Their pledge. “As sons of the Beatified, we swear upon our lives to uphold this creed, to bring justice to the downtrodden and the oppressed, to find inequality and correct it, to fill the world’s mind with the thought of self governance and the beauty that it can bring.”
But those words were not the ones coursing through his mind. The words were the ones he had overheard, the ones that he had witnessed, secretly, spoken by the oldest and supposedly wisest of the Beatified. “They’ll never know what hit them. The Federal Reserve, the World Bank, Fort Knox. They’ll all be empty by the morning. But we just have to make sure that the brothers know their responsibility and carry it out. By morning, we’ll be the only ones left, to build the new order”. There had been embraces, their purpose as clear as his had been completely destroyed. He had no evidence, no one would believe him even if he told them.
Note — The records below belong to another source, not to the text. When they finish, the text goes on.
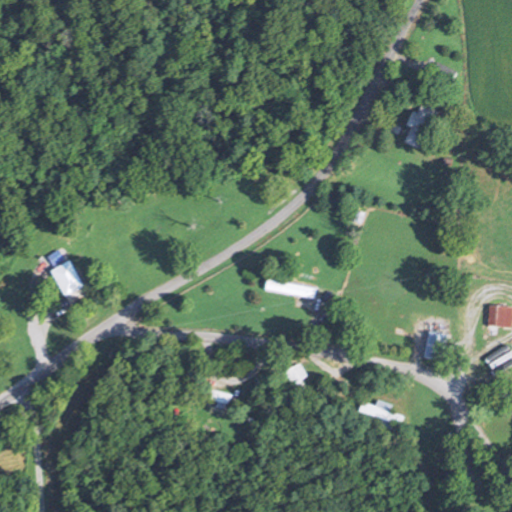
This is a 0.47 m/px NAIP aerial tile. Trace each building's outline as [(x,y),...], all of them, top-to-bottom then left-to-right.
[(405,143),(422,151),(440,114),(420,104),(408,127),(412,129),(405,143)] [(69,306),(88,296),(70,263),(51,273),(69,306)] [(317,289),(268,282),(267,292),(316,300),(317,289)] [(404,341),(402,303),(394,304),(396,342),(404,341)] [(511,329),(511,308),(491,308),(490,328),(511,329)] [(449,337),(431,333),(425,359),(443,363),(449,337)] [(309,395),(302,383),(309,379),(301,365),(286,373),(301,400),(309,395)] [(226,413),(232,401),(205,387),(199,400),(226,413)] [(364,404),(361,415),(401,428),(405,418),(391,413),(393,407),(379,402),(377,408),(364,404)]
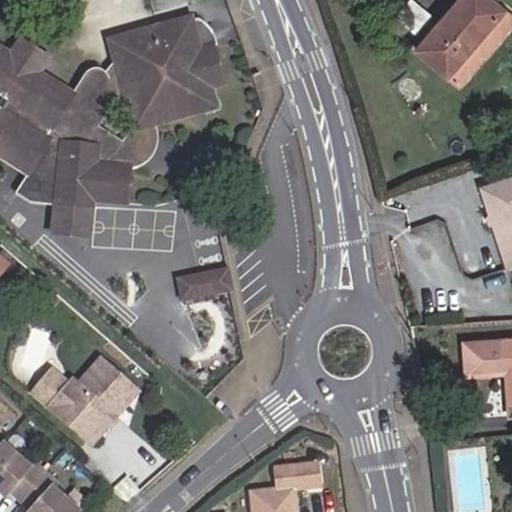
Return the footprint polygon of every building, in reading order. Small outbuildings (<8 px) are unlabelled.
[(511,26),(511,14),(494,0),(460,0),(456,5),(458,8),(439,30),(436,27),(417,50),(447,76),(483,35),(495,46),(511,26)] [(458,8),(456,5),(436,27),(439,30),(458,8)] [(194,17),(184,20),(191,49),(202,46),(194,17)] [(88,66),(82,74),(110,98),(114,92),(127,89),(135,121),(139,124),(141,124),(160,119),(200,109),(195,89),(212,85),(202,46),(191,49),(184,20),(113,37),(117,53),(108,67),(101,63),(94,62),(88,66)] [(15,43),(46,61),(51,53),(21,34),(15,43)] [(447,76),(459,87),(495,46),(483,35),(447,76)] [(110,98),(82,74),(74,87),(42,67),(46,61),(15,43),(12,47),(0,39),(0,149),(30,169),(49,140),(60,141),(56,173),(77,176),(75,195),(94,197),(126,201),(130,161),(126,160),(127,141),(96,121),(110,98)] [(215,43),(202,46),(212,85),(224,82),(215,43)] [(217,105),(212,85),(195,89),(200,109),(217,105)] [(160,119),(141,124),(140,125),(158,141),(160,134),(161,128),(160,119)] [(132,138),(127,141),(126,160),(130,161),(136,160),(142,158),(147,155),(152,151),(158,141),(140,125),(136,134),(132,138)] [(30,169),(18,188),(34,198),(53,200),(50,227),(89,232),(94,197),(75,195),(77,176),(56,173),(60,141),(49,140),(30,169)] [(511,175),(482,186),(507,263),(511,261),(511,175)] [(0,276),(9,267),(0,259),(0,276)] [(179,300),(231,289),(226,266),(174,276),(179,300)] [(511,407),(511,337),(501,338),(465,342),(469,384),(508,381),(511,408),(511,407)] [(75,381),(70,381),(58,395),(61,398),(59,413),(56,416),(88,445),(105,426),(105,421),(109,418),(113,417),(134,393),(97,361),(78,383),(75,381)] [(37,511),(81,511),(83,510),(58,489),(62,485),(39,465),(35,470),(11,448),(0,460),(0,494),(8,501),(15,493),(37,511)] [(277,490),(252,493),(254,511),(296,511),(294,491),(320,488),(317,465),(275,470),(277,490)]
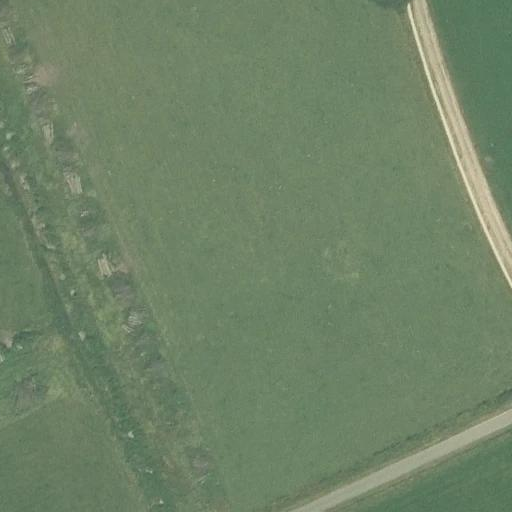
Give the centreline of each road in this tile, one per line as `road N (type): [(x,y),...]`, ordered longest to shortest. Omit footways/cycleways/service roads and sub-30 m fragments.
road 1 (track): [(511,257),(466,156),(417,0)]
road 2 (unclassified): [(299,511),(511,414)]
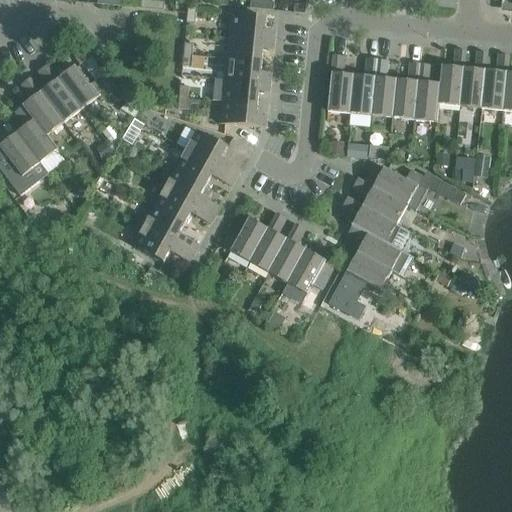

His mind, after that conversation, had been in the sort of turmoil that he scarcely believed possible.
He pulled it out of his bag and strode into the restaurant, taking in the wide eyed looks that he was attracting from the patrons. He smiled at them and walked forward, his face set but his eyes gentle. He had nothing to do with the civilians in the restaurant, and he had nothing but love in his head for them. He walked purposefully, his gait never wavering, straight towards the private section in the back where he knew his brothers were congregated. Sometimes, cutting the head off the snake isn’t enough.
He pushed open the door of the private area, the smile still playing on his lips. “My brothers” were the only words that left his lips.
He hefted the rifle to his shoulder, the weapon turned to full auto.